His first overseas assignment was in February 1941, when he was among the first correspondents to leave the United States for Australia. Once there, he took the first opportunity to move to forward bases in New Guinea, where the United States 32nd Infantry Division had been designated to be one of the first U.S. units to attack the Japanese. Darnton had served with the 32nd Infantry Division during World War I and was looking forward to reporting its operations in World War II. He was based near Port Moresby and his reporting included his characteristic wit through amusing anecdotes related by servicemen, and discussed the mood of the troops on the ground and their thoughts regarding the war and its future.

On October 18, 1942, Darnton was aboard the King John, a seventy-foot wooden trawler of the Small Ships Section of U.S. Army Services of Supply SWPA that was also carrying 102 troops of the 128th Infantry, off the coast of Pongani in New Guinea when a B-25 mistook the ships for Japanese vessels and bombed and strafed them. Darnton, suffering a shrapnel head wound, died in a boat on the way to shore and Lt. Adam Bruce Fahnestock, prewar South Seas explorer and then head of the Small Ships Section, hit in the spine, died in the arms of the King John's severely wounded Australian Chief Engineer moments after reaching shore.

His notebook, which was taken from his body by a fellow correspondent and returned to his son, Pulitzer Prize-winning journalist John Darnton in 1976, ended with a question about the bomber that would end his life: “Jap or ours?”

Darnton's passing was marked by many other journalists and officials, including General Douglas MacArthur, who wired to The Times that “He served with gallantry and devotion at the front and fulfilled the important duties of war correspondent with distinction to himself and The New York Times and with value to his country.” Major General Edwin F. Harding of the 32nd Infantry Division wrote that, "Everyone hereabouts is distressed over the death of Darnton and [Lt. A. B.] Fahnestock. I knew Darnton quite well... and considered him one damn good correspondent and swell guy. He was hot to be on the spot for the first contact of American Army ground troops with the Japs. I told him that this would probably be it and gave him permission to go." Darnton was buried with full military honors at an Australian-American cemetery outside Port Moresby. Darnton and Fahnestock were buried side by side with British, Australian and American war correspondents acting as pall bearers.

== The Byron Darnton ==
In 1943, a 10,500-ton Liberty ship was christened with Darnton's name in Baltimore, Maryland. The ship was launched by his widow Eleanor and her sons, John and Bob. Bob wrote his name on the hull in crayon. Both sons followed in their father's footsteps and became journalists. John Darnton joined The New York Times as a copy boy in 1966 and went on to work for The New York Times for four decades. He received the Pulitzer Prize in 1982 for his coverage of Poland under martial law when he smuggled stories out of the country. Robert later became a renowned cultural historian.
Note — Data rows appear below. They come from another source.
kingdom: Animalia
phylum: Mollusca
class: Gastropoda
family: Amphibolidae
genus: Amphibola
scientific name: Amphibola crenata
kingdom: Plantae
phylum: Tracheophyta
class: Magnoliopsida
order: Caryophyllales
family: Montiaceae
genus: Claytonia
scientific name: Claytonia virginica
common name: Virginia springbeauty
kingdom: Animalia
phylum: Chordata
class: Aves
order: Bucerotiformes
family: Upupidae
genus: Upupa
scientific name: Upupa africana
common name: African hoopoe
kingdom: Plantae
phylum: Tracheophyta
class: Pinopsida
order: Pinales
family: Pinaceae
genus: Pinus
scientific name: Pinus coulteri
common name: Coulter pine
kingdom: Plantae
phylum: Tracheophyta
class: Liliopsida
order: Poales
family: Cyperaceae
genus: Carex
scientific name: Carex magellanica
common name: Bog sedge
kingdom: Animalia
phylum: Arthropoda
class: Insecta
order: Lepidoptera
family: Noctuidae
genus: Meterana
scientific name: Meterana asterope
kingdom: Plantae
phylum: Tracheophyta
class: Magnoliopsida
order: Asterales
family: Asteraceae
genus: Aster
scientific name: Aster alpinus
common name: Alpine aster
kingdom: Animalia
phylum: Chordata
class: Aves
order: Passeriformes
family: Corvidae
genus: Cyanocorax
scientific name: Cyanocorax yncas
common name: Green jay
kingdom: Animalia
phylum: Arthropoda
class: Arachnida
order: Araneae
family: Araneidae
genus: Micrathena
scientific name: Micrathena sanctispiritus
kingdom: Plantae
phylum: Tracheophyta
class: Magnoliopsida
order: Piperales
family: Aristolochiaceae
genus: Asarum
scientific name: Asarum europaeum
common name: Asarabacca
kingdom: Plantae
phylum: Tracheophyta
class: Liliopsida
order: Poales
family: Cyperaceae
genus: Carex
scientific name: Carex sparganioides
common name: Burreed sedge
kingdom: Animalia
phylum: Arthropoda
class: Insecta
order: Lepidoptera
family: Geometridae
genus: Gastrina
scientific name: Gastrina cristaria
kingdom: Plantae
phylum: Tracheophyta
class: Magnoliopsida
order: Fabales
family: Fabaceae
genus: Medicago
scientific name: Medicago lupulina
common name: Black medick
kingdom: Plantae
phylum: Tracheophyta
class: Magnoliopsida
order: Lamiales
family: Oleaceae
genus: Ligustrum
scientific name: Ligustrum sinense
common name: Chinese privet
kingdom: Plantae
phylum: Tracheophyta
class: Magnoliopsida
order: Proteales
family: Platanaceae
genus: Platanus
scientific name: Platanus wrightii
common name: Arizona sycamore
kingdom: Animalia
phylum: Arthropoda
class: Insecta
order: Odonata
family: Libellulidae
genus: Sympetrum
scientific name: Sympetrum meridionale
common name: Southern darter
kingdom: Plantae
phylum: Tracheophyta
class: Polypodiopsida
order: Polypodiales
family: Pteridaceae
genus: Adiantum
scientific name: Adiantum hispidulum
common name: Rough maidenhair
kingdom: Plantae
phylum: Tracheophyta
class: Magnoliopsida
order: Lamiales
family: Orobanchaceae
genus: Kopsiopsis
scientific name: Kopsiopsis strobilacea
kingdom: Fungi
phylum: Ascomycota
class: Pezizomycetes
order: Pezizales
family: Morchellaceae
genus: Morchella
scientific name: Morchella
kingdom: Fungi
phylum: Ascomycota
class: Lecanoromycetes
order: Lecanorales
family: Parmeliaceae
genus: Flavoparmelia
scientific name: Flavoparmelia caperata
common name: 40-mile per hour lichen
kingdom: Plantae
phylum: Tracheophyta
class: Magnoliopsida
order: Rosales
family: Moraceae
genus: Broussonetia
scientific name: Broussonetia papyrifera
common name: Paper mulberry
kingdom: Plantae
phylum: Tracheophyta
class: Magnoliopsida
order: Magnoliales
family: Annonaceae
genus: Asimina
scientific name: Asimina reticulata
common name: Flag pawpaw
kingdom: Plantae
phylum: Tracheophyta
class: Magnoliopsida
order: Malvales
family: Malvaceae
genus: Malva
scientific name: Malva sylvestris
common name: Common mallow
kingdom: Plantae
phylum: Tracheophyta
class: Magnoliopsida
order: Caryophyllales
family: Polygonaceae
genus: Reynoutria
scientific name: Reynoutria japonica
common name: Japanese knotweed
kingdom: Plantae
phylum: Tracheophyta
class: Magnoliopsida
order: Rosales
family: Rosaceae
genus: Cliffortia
The ship sailed a regular run to Murmansk through the remainder of the war. On March 16, 1946, the Byron Darnton ran aground in an easterly gale off the coast of Sanda Island in the North Channel off the coast of Scotland. In 2003, a pub was opened on Sanda Island named the Byron Darnton. The owner says it is one of the two most remote pubs in the country. Remains of the shipwreck can still be seen at low tide.

== Famous quote ==
While author Leo Rosten is usually credited with the popular phrase “No man who hates dogs and children can be all bad,” used by him to describe comedian W. C. Fields, Darnton was in fact the first to use this phrase regarding an unknown man named Gastonbury. Darnton used it in 1930 after a New York cocktail party, which was later reported in Harper's Monthly in 1937, two years before Leo Rosten used it at a banquet.